WHAT TO DO:
Render everything from the start of the rows down through the line containing "- Plnicí a zkušební zařízení", inclusive, as a JSON list of strings with one string per line. Leave out blank lines.

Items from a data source
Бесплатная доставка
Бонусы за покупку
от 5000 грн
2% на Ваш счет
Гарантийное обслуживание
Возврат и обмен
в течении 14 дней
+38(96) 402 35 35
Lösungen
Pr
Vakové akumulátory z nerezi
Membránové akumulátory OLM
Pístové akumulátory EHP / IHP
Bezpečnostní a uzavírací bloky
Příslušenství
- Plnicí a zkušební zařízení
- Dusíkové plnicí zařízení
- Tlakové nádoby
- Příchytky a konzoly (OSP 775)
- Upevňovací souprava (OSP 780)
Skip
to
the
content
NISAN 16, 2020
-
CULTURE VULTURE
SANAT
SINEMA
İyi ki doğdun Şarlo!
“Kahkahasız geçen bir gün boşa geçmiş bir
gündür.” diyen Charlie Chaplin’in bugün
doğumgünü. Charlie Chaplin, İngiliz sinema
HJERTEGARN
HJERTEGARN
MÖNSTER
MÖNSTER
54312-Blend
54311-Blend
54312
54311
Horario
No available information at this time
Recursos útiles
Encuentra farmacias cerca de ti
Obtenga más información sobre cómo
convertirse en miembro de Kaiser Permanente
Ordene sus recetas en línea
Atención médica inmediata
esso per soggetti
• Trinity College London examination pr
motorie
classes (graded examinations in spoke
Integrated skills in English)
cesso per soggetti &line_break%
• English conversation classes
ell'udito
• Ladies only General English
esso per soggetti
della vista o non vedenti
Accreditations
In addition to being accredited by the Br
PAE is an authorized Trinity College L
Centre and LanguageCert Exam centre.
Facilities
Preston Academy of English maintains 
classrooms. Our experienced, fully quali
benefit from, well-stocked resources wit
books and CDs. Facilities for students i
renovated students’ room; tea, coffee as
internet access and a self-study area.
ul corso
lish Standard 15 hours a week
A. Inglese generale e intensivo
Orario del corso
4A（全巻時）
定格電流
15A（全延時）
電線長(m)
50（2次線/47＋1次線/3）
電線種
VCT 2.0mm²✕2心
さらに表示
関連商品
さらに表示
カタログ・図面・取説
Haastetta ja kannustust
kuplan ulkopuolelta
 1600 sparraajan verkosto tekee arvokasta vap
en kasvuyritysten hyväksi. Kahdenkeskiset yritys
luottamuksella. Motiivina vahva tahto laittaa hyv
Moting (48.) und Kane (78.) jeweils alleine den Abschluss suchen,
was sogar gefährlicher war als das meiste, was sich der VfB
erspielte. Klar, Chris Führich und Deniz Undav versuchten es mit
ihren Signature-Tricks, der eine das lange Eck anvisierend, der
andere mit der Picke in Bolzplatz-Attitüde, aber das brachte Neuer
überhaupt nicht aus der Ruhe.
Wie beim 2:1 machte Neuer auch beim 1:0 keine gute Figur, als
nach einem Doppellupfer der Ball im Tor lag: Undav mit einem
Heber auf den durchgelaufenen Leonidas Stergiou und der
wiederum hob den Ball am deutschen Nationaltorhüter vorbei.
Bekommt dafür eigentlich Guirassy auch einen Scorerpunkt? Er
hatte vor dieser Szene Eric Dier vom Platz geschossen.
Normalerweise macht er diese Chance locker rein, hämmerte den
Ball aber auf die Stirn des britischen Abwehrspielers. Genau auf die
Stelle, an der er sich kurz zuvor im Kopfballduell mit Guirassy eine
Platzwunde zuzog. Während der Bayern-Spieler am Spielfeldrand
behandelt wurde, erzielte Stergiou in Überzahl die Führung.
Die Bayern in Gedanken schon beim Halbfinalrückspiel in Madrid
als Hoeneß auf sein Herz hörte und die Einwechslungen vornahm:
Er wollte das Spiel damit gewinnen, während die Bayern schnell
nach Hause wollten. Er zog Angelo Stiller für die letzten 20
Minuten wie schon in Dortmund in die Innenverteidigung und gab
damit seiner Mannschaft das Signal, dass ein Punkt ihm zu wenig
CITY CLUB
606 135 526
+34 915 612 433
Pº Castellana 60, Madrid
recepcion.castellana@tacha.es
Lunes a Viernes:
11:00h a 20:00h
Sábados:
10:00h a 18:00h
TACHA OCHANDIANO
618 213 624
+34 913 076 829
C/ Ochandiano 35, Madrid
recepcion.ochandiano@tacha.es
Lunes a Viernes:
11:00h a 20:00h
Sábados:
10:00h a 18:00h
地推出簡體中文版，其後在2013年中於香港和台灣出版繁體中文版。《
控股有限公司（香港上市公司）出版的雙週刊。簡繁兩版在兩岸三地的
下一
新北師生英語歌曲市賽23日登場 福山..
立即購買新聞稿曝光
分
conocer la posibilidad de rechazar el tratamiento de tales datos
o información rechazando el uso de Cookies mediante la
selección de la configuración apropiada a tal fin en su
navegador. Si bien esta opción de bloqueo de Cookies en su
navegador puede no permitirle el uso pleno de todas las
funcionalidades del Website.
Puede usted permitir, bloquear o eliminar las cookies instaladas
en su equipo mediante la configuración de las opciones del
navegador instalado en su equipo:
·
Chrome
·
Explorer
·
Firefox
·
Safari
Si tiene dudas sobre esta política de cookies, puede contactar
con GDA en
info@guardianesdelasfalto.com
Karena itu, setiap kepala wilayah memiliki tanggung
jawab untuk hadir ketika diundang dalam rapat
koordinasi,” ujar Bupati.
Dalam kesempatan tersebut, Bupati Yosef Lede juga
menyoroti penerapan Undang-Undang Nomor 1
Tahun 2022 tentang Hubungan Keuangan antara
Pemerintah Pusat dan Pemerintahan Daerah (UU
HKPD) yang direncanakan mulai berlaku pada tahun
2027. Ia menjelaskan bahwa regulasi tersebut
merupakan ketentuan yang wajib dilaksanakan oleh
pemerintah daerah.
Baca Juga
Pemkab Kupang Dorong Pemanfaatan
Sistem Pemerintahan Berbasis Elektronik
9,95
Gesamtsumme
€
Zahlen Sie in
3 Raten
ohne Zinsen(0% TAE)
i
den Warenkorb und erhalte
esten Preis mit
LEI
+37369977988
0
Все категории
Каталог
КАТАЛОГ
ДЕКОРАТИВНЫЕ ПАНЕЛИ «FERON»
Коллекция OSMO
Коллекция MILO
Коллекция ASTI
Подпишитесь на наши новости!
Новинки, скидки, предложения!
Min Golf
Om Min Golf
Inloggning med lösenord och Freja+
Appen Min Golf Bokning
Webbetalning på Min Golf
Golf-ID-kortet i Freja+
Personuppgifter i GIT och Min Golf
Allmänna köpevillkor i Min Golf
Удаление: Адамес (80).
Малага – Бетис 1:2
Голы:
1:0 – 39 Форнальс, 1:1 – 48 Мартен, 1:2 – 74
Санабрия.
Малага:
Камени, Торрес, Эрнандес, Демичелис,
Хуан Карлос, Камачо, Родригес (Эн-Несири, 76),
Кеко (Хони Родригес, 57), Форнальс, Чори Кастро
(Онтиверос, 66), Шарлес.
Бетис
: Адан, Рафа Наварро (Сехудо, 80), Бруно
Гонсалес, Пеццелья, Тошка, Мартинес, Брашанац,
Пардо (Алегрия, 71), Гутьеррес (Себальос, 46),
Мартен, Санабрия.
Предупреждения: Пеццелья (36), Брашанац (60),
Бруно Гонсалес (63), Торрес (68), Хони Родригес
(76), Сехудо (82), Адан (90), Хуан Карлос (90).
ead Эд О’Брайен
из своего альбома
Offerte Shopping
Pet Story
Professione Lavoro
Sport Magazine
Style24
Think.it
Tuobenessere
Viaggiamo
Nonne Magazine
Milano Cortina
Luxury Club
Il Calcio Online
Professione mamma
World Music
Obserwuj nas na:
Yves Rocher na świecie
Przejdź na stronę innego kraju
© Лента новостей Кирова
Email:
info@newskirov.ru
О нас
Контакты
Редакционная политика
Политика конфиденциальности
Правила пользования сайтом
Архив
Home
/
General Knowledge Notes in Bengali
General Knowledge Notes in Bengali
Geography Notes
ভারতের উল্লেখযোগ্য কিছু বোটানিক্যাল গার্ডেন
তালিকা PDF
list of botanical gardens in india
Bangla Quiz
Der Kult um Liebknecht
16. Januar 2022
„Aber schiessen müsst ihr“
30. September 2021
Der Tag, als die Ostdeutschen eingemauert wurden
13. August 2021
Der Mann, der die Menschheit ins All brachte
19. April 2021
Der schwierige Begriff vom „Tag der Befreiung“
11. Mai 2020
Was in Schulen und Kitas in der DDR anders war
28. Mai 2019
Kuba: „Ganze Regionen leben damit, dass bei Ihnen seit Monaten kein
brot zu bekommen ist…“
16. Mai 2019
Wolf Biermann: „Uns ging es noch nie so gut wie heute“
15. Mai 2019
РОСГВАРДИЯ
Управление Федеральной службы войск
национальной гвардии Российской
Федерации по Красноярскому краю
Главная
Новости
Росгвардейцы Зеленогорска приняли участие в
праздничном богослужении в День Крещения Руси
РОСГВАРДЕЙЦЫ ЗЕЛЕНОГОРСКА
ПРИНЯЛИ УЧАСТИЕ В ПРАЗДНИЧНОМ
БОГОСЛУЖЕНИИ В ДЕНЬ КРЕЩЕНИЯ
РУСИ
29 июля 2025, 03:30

ANSWER SPACE:
[
  "Бесплатная доставка",
  "Бонусы за покупку",
  "от 5000 грн",
  "2% на Ваш счет",
  "Гарантийное обслуживание",
  "Возврат и обмен",
  "в течении 14 дней",
  "+38(96) 402 35 35",
  "Lösungen",
  "Pr",
  "Vakové akumulátory z nerezi",
  "Membránové akumulátory OLM",
  "Pístové akumulátory EHP / IHP",
  "Bezpečnostní a uzavírací bloky",
  "Příslušenství",
  "- Plnicí a zkušební zařízení"
]